Posted By:  Rin-rin Yu
Photo:  Rin-rin Yu

The Huntington
Built by railroad mogul Henry E. Huntington in 1919, the Huntington estate features 150 acres of botanical gardens of different types, a library of rare collections including the Ellesmere manuscript of Chaucer’s Canterbury Tales, a world-class collection of the early editions of Shakespeare’s works, and a gallery of paintings, sculptures, porcelain and furniture. Strolling the botanical gardens takes you through the Japanese Garden, including a bonsai section; the Desert Garden with some magnificently enormous cacti; Shakespeare’s garden with white statues lining a grassy lawn; and winding roots and very tall trees in the Jungle Garden. Though many women are tempted to dress pretty for a romantic Sunday afternoon, wearing good shoes makes the day much more enjoyable. Make sure to reserve a spot for afternoon high tea in the Rose Garden as well. For non-members, entrance fees are $15 for adults, $12 for seniors, $10 for students and $6 for children 5-11.

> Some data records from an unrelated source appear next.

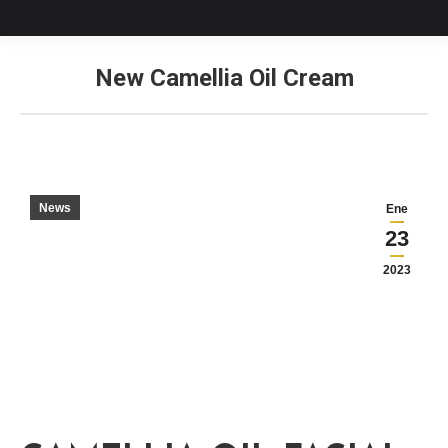
New Camellia Oil Cream
Estás aquí:
News
Ene
23
2023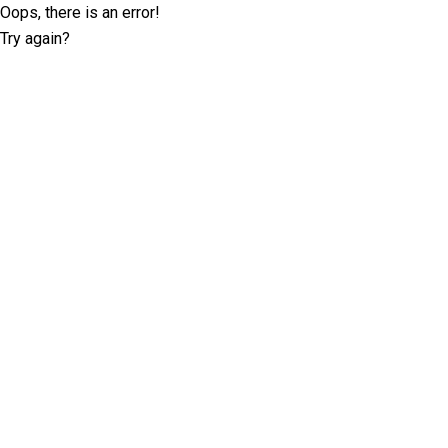
Oops, there is an error!
Try again?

Posted By:  Jessica Goeller
Photo:  Jessica Goeller

Sierra Madre Playhouse
If fictional melodrama is more your style, The Sierra Madre Playhouse offers the finest in lighthearted family fare, as well as acting workshops for adults and children. Past productions have included The Seven Keys to Baldpate, Auntie Mame, and Mur-der on the Nile. This volunteer-run theater has been in operation since 1979, and has twice been voted “Best Live Theater” by readers of The Pasadena Weekly. Mingle with the cast after the show, then enjoy a stroll through charming Sierra Madre, or stop into one of the many nearby restaurants and cafés for an after-theater nosh.